Background: Colon cancer (CC) pathological staging fails to accurately predict recurrence, and to date, no gene expression signature has proven reliable for prognosis stratification in clinical practice, perhaps because CC is a heterogeneous disease. The aim of this study was to establish a comprehensive molecular classification of CC based on mRNA expression profile analyses.
Methods and findings: Fresh-frozen primary tumor samples from a large multicenter cohort of 750 patients with stage I to IV CC who underwent surgery between 1987 and 2007 in seven centers were characterized for common DNA alterations, including BRAF, KRAS, and TP53 mutations, CpG island methylator phenotype, mismatch repair status, and chromosomal instability status, and were screened with whole genome and transcriptome arrays. 566 samples fulfilled RNA quality requirements. Unsupervised consensus hierarchical clustering applied to gene expression data from a discovery subset of 443 CC samples identified six molecular subtypes. These subtypes were associated with distinct clinicopathological characteristics, molecular alterations, specific enrichments of supervised gene expression signatures (stem cell phenotype-like, normal-like, serrated CC phenotype-like), and deregulated signaling pathways.
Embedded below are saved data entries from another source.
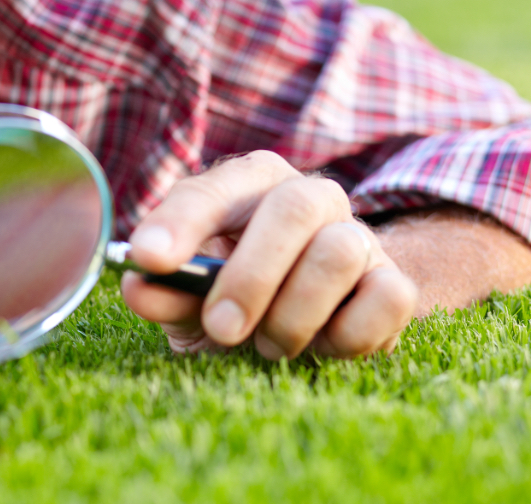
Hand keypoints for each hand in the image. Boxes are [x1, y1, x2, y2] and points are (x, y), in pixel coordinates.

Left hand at [121, 151, 417, 359]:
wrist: (305, 328)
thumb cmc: (234, 298)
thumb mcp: (190, 298)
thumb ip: (165, 291)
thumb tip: (136, 286)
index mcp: (249, 184)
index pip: (212, 190)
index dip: (179, 223)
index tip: (149, 259)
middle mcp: (309, 196)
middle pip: (292, 209)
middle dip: (251, 276)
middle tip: (221, 327)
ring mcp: (358, 235)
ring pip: (339, 253)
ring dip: (295, 313)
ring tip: (269, 344)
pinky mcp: (394, 282)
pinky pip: (388, 299)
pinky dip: (347, 334)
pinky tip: (321, 345)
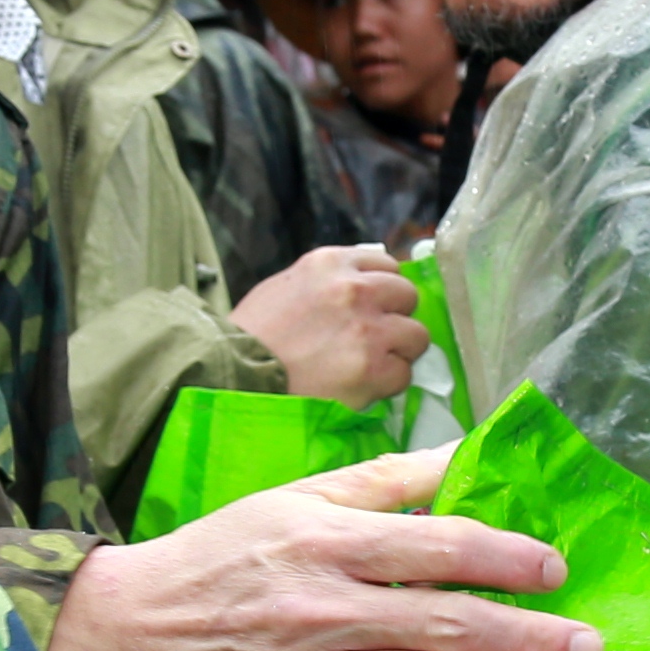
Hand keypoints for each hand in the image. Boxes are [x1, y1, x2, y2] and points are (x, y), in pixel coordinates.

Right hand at [43, 451, 598, 650]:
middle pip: (446, 622)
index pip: (438, 546)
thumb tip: (467, 452)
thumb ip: (386, 480)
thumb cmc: (220, 556)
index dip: (506, 558)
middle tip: (589, 645)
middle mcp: (325, 610)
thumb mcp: (296, 499)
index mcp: (327, 542)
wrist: (125, 633)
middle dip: (528, 635)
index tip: (555, 570)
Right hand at [235, 244, 432, 403]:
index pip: (386, 264)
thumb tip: (362, 287)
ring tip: (369, 366)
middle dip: (394, 317)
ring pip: (416, 336)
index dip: (381, 289)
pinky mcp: (373, 369)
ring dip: (398, 352)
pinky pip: (403, 375)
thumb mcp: (286, 287)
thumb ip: (328, 283)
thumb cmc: (251, 336)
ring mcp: (368, 329)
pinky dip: (386, 385)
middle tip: (373, 339)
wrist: (233, 376)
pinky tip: (360, 387)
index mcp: (330, 263)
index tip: (372, 308)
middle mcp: (355, 289)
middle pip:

Based on their main biological characteristics, we distinguished a deficient mismatch repair subtype, a KRAS mutant subtype, a cancer stem cell subtype, and three chromosomal instability subtypes, including one associated with down-regulated immune pathways, one with up-regulation of the Wnt pathway, and one displaying a normal-like gene expression profile. The classification was validated in the remaining 123 samples plus an independent set of 1,058 CC samples, including eight public datasets. Furthermore, prognosis was analyzed in the subset of stage II-III CC samples. The subtypes C4 and C6, but not the subtypes C1, C2, C3, and C5, were independently associated with shorter relapse-free survival, even after adjusting for age, sex, stage, and the emerging prognostic classifier Oncotype DX Colon Cancer Assay recurrence score (hazard ratio 1.5, 95% CI 1.1-2.1, p = 0.0097). However, a limitation of this study is that information on tumor grade and number of nodes examined was not available.
Conclusions: We describe the first, to our knowledge, robust transcriptome-based classification of CC that improves the current disease stratification based on clinicopathological variables and common DNA markers. The biological relevance of these subtypes is illustrated by significant differences in prognosis. This analysis provides possibilities for improving prognostic models and therapeutic strategies. In conclusion, we report a new classification of CC into six molecular subtypes that arise through distinct biological pathways.